Animal antics: More critters on campus

Registrarism reminds us that there is always place for animal antics in higher education.

Paul Greatrix is Registrar at The University of Nottingham, author and creator of Registrarism and a Contributing Editor of Wonkhe.

We’ve reported here on more than a few occasions about the important role played by various creatures on our campuses. From animals in halls to prominent pets and from birds behaving badly  to the Beasts of UoN, lots of critters have had prominent parts in university life.

There have also been some strange goings on with goats charged with campus weed maintenance projects and who can forget the achievements of Furry Boi, the squirrel who won a student election. Beyond squirrels and goats, there have been more challenging campus critters to deal with including a range of raptors at a couple of universities as well as a very active goose.

And then there was the recent news of the surprising number of cats inhabiting university libraries.

But lockdown has brought some new animal based excitement to university campuses.

One college had a bit of a problem with ducks making themselves at home in its outdoor pool. The maintenance staff were desperately trying to stop the ducks from making a mess inside the pool area. They came up with a snappy solution:

Flagler College, a private liberal arts college in St. Augustine, tried to solve its pesky duck problem at the pool by placing a fake gator head in the middle.

The only problem? The ducks don’t care.

Just mere hours later, the waterbirds had made friends with the fake gator head and owl statue placed by the pool.

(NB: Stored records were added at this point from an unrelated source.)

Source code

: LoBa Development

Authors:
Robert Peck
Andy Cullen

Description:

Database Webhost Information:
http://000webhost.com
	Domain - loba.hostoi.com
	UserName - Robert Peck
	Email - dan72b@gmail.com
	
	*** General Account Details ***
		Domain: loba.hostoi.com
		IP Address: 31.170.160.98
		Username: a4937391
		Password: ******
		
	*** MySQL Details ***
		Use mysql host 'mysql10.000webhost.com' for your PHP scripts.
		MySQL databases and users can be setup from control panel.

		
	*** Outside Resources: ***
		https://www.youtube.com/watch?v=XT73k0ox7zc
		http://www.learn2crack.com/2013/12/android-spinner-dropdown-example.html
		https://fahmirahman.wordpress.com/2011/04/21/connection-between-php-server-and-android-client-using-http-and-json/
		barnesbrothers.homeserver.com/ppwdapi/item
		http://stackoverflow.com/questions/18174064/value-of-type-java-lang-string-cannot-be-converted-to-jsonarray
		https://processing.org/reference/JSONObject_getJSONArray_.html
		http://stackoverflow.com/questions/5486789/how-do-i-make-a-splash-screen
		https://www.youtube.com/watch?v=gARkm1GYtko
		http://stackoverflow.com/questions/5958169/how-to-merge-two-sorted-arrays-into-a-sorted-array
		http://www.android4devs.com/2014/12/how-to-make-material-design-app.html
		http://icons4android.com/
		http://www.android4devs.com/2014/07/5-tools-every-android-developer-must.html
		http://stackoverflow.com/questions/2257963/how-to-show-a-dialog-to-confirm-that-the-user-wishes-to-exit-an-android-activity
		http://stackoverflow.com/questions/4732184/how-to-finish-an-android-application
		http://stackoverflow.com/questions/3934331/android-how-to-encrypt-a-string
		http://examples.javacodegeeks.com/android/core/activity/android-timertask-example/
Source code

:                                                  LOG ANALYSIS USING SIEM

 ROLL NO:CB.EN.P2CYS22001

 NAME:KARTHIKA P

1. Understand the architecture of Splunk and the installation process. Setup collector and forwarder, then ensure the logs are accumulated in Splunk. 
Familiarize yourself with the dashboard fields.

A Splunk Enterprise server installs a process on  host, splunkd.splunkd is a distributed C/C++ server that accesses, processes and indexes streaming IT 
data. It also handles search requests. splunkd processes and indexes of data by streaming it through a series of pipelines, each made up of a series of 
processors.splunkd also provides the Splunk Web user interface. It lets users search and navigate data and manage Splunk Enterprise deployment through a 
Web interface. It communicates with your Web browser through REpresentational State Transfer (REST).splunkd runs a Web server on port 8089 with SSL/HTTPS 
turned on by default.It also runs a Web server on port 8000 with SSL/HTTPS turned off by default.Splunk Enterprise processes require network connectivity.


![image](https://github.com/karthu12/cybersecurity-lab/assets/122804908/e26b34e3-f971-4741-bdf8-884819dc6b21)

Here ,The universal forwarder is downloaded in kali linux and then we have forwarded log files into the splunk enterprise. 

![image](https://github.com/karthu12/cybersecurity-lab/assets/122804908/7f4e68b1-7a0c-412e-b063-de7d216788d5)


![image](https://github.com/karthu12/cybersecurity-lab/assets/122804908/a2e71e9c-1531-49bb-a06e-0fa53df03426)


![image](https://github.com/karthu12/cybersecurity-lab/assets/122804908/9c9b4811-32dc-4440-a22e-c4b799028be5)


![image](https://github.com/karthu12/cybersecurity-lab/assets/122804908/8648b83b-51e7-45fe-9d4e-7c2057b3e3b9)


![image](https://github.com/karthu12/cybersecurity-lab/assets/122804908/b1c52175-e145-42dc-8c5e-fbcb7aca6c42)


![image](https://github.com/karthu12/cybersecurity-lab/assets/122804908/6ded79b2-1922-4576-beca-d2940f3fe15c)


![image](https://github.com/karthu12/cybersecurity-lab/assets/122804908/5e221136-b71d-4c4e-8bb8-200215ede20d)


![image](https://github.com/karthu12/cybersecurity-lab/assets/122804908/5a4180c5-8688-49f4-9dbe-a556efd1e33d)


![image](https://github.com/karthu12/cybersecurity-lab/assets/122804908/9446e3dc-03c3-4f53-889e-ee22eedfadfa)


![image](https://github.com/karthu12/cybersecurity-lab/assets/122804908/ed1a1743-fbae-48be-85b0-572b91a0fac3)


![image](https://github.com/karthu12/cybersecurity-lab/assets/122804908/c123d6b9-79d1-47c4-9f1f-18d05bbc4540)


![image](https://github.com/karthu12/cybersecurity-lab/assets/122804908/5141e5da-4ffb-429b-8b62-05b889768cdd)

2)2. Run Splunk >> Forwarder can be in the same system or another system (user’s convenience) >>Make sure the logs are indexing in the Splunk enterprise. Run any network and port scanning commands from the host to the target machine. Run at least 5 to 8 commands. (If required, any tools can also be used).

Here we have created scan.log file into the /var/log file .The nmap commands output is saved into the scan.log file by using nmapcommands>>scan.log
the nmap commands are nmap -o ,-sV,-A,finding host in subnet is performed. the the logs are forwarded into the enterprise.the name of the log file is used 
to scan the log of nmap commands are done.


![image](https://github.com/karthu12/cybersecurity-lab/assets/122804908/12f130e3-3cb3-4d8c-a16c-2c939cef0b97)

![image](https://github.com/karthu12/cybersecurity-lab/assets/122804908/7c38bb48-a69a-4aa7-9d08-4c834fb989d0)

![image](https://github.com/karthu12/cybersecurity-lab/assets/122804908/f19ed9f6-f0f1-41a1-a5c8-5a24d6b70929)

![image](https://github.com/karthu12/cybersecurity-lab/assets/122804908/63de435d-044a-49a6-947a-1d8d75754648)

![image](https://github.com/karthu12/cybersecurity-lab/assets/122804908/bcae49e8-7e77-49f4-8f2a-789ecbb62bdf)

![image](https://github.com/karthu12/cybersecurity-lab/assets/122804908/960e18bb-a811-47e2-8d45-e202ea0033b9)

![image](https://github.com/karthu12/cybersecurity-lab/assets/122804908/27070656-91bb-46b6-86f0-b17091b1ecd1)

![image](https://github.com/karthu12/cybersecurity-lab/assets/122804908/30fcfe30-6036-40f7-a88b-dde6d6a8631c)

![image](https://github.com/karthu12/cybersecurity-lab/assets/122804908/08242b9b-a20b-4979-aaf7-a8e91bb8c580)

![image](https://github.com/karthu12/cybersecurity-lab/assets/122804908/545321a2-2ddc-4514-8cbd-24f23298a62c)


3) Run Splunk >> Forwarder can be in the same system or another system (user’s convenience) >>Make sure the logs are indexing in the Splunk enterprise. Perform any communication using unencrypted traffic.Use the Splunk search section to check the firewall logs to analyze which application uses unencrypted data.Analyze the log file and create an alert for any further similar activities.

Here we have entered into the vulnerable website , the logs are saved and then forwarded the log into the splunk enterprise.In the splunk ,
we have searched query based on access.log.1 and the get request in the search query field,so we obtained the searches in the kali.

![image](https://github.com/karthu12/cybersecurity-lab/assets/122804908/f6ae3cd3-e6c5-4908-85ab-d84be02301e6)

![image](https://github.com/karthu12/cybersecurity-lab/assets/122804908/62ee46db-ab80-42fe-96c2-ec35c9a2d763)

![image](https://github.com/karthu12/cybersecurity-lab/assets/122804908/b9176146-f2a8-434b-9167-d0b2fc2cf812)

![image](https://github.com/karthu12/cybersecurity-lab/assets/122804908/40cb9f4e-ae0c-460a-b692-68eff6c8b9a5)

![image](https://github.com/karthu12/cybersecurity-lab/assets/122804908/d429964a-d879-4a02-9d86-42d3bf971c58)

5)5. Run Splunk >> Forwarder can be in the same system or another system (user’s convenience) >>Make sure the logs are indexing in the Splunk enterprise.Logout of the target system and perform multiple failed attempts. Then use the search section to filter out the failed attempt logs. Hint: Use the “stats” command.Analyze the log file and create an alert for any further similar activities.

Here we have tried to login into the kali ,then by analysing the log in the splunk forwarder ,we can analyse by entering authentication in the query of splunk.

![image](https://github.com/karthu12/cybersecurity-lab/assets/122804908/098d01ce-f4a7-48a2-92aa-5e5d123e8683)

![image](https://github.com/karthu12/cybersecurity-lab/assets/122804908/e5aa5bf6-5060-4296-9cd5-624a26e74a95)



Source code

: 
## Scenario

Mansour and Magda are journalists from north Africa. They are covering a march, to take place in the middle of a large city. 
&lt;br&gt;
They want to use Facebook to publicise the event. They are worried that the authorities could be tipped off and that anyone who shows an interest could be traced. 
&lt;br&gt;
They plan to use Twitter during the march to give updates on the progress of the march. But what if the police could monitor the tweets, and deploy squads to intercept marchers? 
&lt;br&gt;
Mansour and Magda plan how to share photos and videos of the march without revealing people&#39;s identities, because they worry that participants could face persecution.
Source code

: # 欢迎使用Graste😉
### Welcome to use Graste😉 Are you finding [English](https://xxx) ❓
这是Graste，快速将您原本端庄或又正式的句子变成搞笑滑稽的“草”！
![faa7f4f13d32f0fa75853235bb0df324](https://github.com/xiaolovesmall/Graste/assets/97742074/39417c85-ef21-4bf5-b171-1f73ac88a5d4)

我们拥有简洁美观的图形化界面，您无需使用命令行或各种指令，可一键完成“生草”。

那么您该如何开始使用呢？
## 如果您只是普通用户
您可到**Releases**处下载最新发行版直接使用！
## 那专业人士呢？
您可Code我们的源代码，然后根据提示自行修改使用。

Some smaller birds have been making their presence felt in the University of York’s library apparently. Robins have been flying in and out of the library all day long apparently because of the windows being kept open for ventilation.

As The Tab reports:

Students working in the library have even been tweeting pictures of the robins who they’ve named their “study buddies”. The robins have been visiting so regularly they’ve been given names by students, with one bird being named “Stan.”

Regular visits by these new “study buddies” have caused a thread of tweets solely devoted to them, with the Uni of York Library even creating a “Student Card” for the little birds.

This comes as robins have been using the library since January, when they were first seen paying the library a visit. Since then, the robins have been spotted on the library floor, under desks and even on chairs.

In those halcyon pre-lockdown days we learned about the hilarious japesters at Rutgers University where a group of students placed  a dead lobster in a tree and then jokingly made ‘pilgrimages’ to it.

Each September, the university’s dining halls offer “a smorgasbord of seafood in their annual King Neptune Night”. Students stole a lobster and stuck it up a tree.

Although the crustacean slowly rotted away over its three-week stay in the tree — presumably removed by university officials on Oct. 18 — students have come to memorialize its presence with a new make-shift lobster made out of pinecones and tape. Others have even joked about starting a petition to make it a historical monument on campus.

One student commented the new makeshift lobster (who happens to be named Boris)  that “It’s gotten like a cult and religious following,”

Back in the autumn of 2019 the University of Texas had some unwelcome visitors in its music school building. It spent nearly $15,000 on the trapping and removal of raccoons from the Music Building and Recital Hall, which houses UT’s Butler School of Music:

“While we’re sure the raccoons were drawn to the melodious music they experienced coming from the Butler School of Music, we couldn’t allow the unexpected visitors to remain in residence for long,” said Alicia Dietrich, spokeswoman for the College of Fine Arts. “Once their presence was known, the school safely removed and relocated them to a wildlife rescue service.”

Using wire-mesh “hog panels,” concrete, and mechanical fasteners, pest control workers sealed pipes, gates and other openings in the foundation of the MRH building where raccoons had been able to enter the basement.

After the entrances were sealed, the workers set out to trap and remove any wildlife still in the building. The traps were placed in “high raccoon activity areas” and checked daily for two weeks. Any captured raccoons were taken to a wildlife rescue service, quarantined and then released onto private sanctuary properties.

Apparently raccoons are extremely common and flourish throughout North America during the year but when it gets colder they find their way into buildings, including universities, seeking warmth. Removal is clearly a costly business.

But raccoons do seem to be an ever-present feature at the University including a mischievous intruder called Buddy who does seem to have built up a rapport with the students. Fortunately the University has an ‘Animal Make Safe Program’, which monitors wildlife on campus and responds to animal incidents. They don’t seem to have dealt with Buddy yet though.

Animal antics have not only been happening on campus but also online. It’s old news perhaps but who hasn’t had a goat in their online meeting?

Need a fresh face to brighten up your video conference meetings? Want a fun experience for an online Happy Hour? Looking for a virtual tour? The Sweet Farm Animal Ambassadors are here for you.

What happens on a call, you say? We will join your call, do a quick intro of the farm and introduce you to the animals on your virtual tour! You can ask us questions or just hang out.

And then as that little bit of extra support for academic colleagues there are these ever delightful validating ponies who are always there for you. It’s something for the difficult times.

It’s reassuring that there is a place for all these animals in higher education.